Saturday, August 15, 2009

'Tis the Season to Repent

Thursday night of this week begins a 40-day period known on the Jewish calendar as the Season of Teshuvah. This Hebrew word literally means to turn, as in turn back to G-d from whom we have strayed. In English, we can best translate as the Season Repentance. It starts on the first day of the Hebrew month of Elul, which is the sixth month of the biblical calendar or the twelfth month on the civil calendar, and ends on Yom Kippur or Day of Atonement, which is the holiest day of the year.

This period of Teshuvah should serve as a time of reflection for all of us who follow Messiah Yeshua, whether Jew or Gentile. The words of Haggai the prophet always seem to come to mind at this time of year. His message begins by saying,

In the second year of King Darius, in the sixth month, on the first day of the month, the word of the L-RD came by the hand of Haggai the prophet to Zerubbabel son of Shealtiel, governor of Judea, and to Joshua son of Jehozadak, the High Priest, saying: … “Is this a time for you yourselves to dwell in your paneled houses, while this Temple lies in ruins? So now, thus says the L-RD of Hosts, consider your ways! You have sown much but bring in little; you eat, but do not have enough; you drink but your thirst is not quenched; you clothe yourselves, yet no one is warmed; and whoever earns wages earns it for a purse with holes. Thus says the L-RD of Hosts, consider your ways!” (Haggai 1:1-7)
Haggai is calling the people to repent. Notice that the day of the year when he spoke just happens to be the first day of the 40-day season of Teshuvah. The timing is no coincidence nor should we consider that the words he spoke were only for his generation. We should let them reach across the millennia to our time and allow them to ring true in our own hearts.

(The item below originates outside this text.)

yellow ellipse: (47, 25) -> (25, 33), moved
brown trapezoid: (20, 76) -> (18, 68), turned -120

The rabbis have a saying that a man should repent the day before he dies. The man who coined this phrase was Rabbi Eliezer of the late first and early second centuries. His disciples asked how a man can repent the day before he dies since no one knows the day of his death. His reply was that one should repent every day. While his words ring true, the idea of repentance is especially profound at this time of year. Judaism teaches that the Gates of Repentance are wide open during these 40 days.

Another passage of scripture that comes to mind is found in Ezekiel chapter eight. There we find the word of the L-RD coming to the prophet in the sixth month, on the fifth day of the month (8:1). Again we see that the time of year just happens to be the 40-day season of Teshuvah. Again, the L-RD is chastising His people. Instead of repenting, we find the women sitting in the Temple of G-d “weeping for Tammuz,” a Babylonian deity, while the men were bowing in worship to the sun, with their backs to the sanctuary (8:14-16), symbolizing that they had turned their backs on G-d.

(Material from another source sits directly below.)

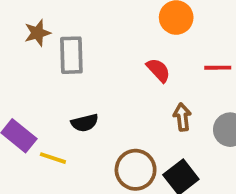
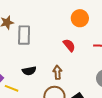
brown arrow: (182, 117) -> (57, 72), moved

These words were written as examples, warning us not to set our hearts on evil as they did (1 Corinthians 10:6). How will G-d remember our generation? What words will He pen to record our deeds (Revelation 14:13)? Let us not repeat the mistakes of past generations. Instead, let us set our hearts on serving our Creator. Let us remember that He is the King and we are His servants. As servants, we are called to serve, not to be served. Part of our calling is to regularly examine our ways, admit our mistakes, change the direction in which we are headed, and return to the Holy One. Let us seek His forgiveness and forgive others. In seeking His forgiveness, let us remember that if we have sinned against others, we must first seek their forgiveness, possibly making restitution, before approaching our Heavenly Father for mercy. Finally, let us remember that the blood of Messiah Yeshua shed upon his altar atones for our sins if we trust in His redemptive sacrifice and live faithfully to Him.


  1. David:

    I look forward to sharing the season of sorrow and repentance with you and your family. It may seem weird, the way we look forward to High Holidays and their introspection. We know the joy that comes, especially at the end. This season is the most emotional and joyful to me of all of them.


  2. Thank you for the kind words Derek. I'm also looking forward to sharing the season with you guys.


  3. This is very informative and I like the fact I just finished reading Haggai. It's too bad that more people don't read the old testament books.